Your task: For the word "være", state how many lines of the data include it. Respond with the number only.

Supplied records:
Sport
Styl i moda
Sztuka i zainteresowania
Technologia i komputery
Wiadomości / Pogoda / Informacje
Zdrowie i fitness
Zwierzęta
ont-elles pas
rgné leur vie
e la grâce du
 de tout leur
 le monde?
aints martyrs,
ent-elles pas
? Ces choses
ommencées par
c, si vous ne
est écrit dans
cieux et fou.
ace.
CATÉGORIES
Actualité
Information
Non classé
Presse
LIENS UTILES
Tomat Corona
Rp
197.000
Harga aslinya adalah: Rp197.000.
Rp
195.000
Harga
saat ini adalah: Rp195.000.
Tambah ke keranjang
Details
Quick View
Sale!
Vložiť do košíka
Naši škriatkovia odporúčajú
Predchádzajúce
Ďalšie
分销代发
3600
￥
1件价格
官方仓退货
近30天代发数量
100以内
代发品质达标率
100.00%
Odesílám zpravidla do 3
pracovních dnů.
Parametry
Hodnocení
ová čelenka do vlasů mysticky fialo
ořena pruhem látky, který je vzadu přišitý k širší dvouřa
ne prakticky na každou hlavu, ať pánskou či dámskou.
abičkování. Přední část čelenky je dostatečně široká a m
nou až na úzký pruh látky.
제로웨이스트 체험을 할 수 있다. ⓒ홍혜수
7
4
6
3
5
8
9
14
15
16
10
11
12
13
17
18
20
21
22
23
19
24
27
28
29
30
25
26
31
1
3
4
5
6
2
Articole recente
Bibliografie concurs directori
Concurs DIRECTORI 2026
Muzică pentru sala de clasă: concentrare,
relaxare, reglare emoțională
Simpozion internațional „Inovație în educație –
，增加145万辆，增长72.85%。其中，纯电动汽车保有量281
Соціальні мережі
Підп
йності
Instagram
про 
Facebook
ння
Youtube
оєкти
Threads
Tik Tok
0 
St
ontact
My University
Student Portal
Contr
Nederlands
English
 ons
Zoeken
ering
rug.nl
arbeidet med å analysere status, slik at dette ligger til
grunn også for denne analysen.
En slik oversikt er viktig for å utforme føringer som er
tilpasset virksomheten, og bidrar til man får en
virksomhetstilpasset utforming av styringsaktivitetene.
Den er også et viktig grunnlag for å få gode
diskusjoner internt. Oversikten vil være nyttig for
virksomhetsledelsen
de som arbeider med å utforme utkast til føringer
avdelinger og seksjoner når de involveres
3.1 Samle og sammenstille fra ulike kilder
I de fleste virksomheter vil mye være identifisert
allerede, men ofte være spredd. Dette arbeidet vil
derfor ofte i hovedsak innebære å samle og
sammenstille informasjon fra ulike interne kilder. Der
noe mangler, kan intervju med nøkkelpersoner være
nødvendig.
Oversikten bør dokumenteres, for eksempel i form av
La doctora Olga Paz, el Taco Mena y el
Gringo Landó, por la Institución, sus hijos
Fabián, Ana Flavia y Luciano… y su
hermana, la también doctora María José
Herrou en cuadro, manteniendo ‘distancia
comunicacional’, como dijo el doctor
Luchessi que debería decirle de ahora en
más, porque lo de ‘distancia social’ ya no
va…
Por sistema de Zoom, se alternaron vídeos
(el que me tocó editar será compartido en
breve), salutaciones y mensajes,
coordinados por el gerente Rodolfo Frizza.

Result of the exercise: 4